Pourtant, à la vue de ces images, la « mort naturelle » et simultanée de plusieurs patients, également évoquée par le directeur de l’hôpital, apparaît comme peu crédible. Les familles des victimes restent d’ailleurs convaincues que l’hôpital a tout simplement mal géré son approvisionnement en oxygène et est entièrement responsable du drame. Un homme, dont le père de 44 ans est décédé samedi à l’hôpital, a déclaré que son père n’avait aucun problème de santé préexistant et était en bonne santé. À noter que la personne ayant filmé la scène aurait a priori été convoquée par la police pour un interrogatoire, à la demande du gouverneur, une information non confirmée officiellement pour le moment.

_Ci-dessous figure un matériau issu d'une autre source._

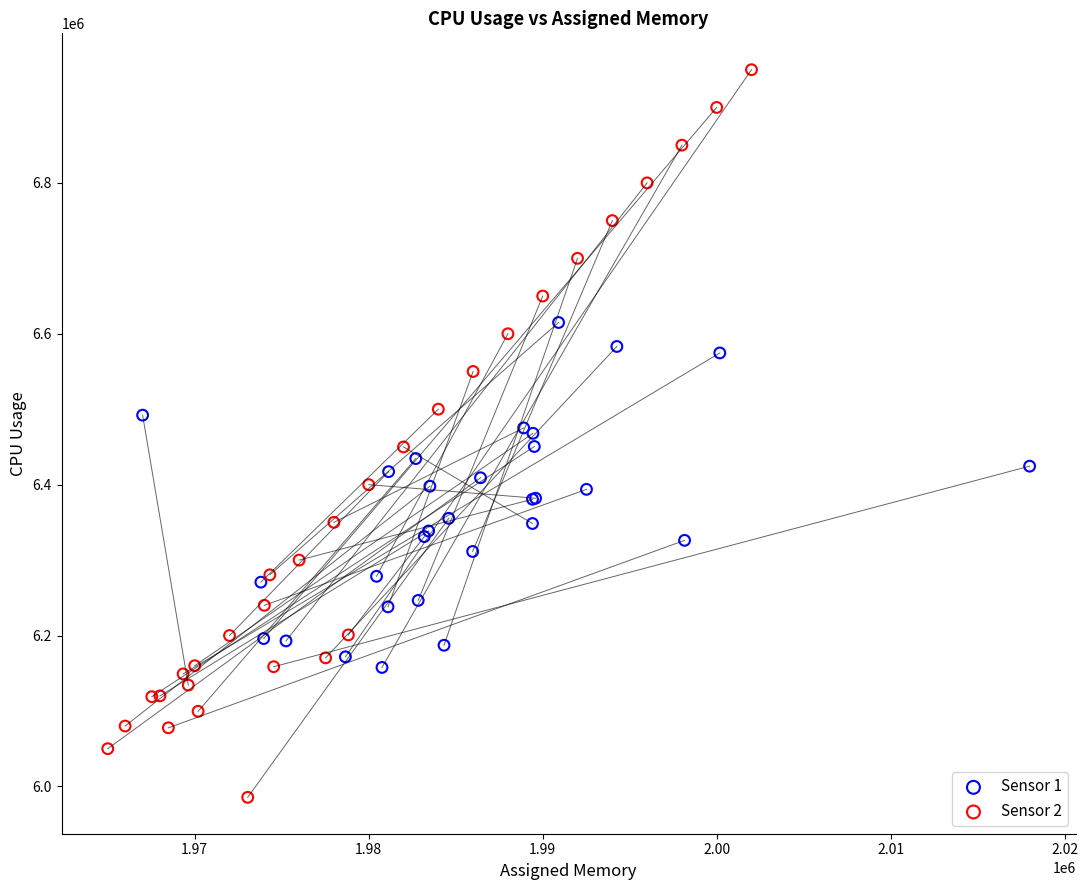

Which series reaches the minimum Y coordinate?

Sensor 2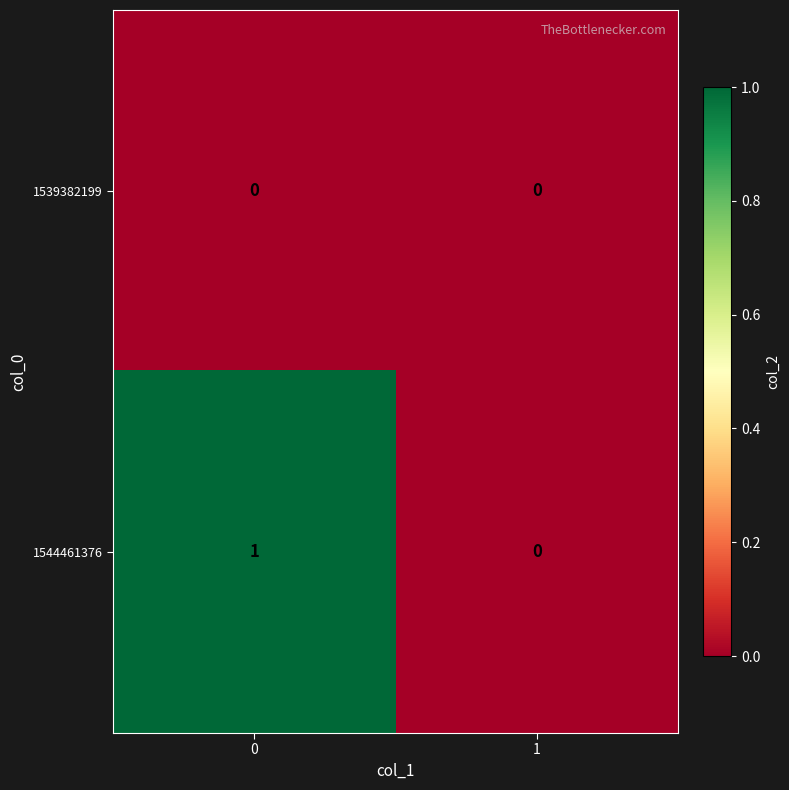

Which series has the largest range (max minus min)?

1544461376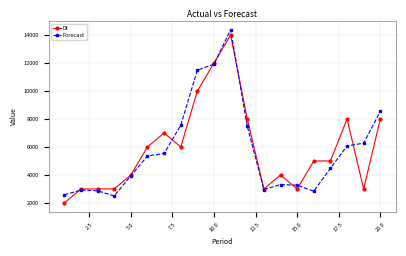

What is the maximum value shown in the chart?

14381.9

Un gouvernement qui n’assume pas sa responsabilité
L’incident de l’hôpital Al-Husseiniya est survenu seulement quelques heures après qu’un drame similaire se soit produit à l’hôpital général de Zefta, dans le gouvernorat d’al-Gharbiya. Deux patients y seraient décédés en raison du manque d’oxygène, et le parquet égyptien a rapidement réagi, affirmant qu’il enquêterait sur l’incident. Le ministère de la Santé a de son côté nié ce malheureux événement.
Selon le député Sayed Rahmo, le directeur de l’hôpital Al-Husseiniya, le Dr Muhammad Sami Al-Najjar, aurait bien été prévenu du manque d’oxygène suffisamment tôt : « Mais le directeur a été négligent et le transfert des bouteilles d’oxygène a pris trop de temps, entraînant des décès ». Les médias locaux rapportent que l’hôpital Al-Husseiniya a été au centre de plusieurs plaintes pour négligence et conditions insalubres au cours des deux dernières années.
Rahmo ne prêtera serment que le 10 janvier, il n’est donc pas encore officiellement en mesure d’assurer le suivi de l’incident auprès des agences gouvernementales. Néanmoins, il estime indispensable de faire la lumière sur cet événement tragique : « Nier tout manque d’oxygène est une catastrophe. Nous devons affronter et reconnaître la crise, et non la nier, afin que cette tragédie ne se répète pas ».
L’Égypte fait actuellement face à une deuxième vague de contaminations particulièrement difficile. Le 3 janvier, le pays a enregistré 1309 nouveaux cas et 64 décès. Des chiffres bien en dessous de la réalité selon les autorités sanitaires : en effet, les tests de dépistage sont peu accessibles et les statistiques quotidiennes ne tiennent pas compte des établissements de soins privés. Les chiffres réels seraient ainsi au moins dix fois plus élevés. Selon le dernier rapport hebdomadaire de l’Organisation mondiale de la santé, l’Égypte comptabilise plus de 9500 nouveaux cas et 390 décès sur les sept derniers jours, portant le total à près de 141’000 cas et 7741 décès depuis le début de la pandémie.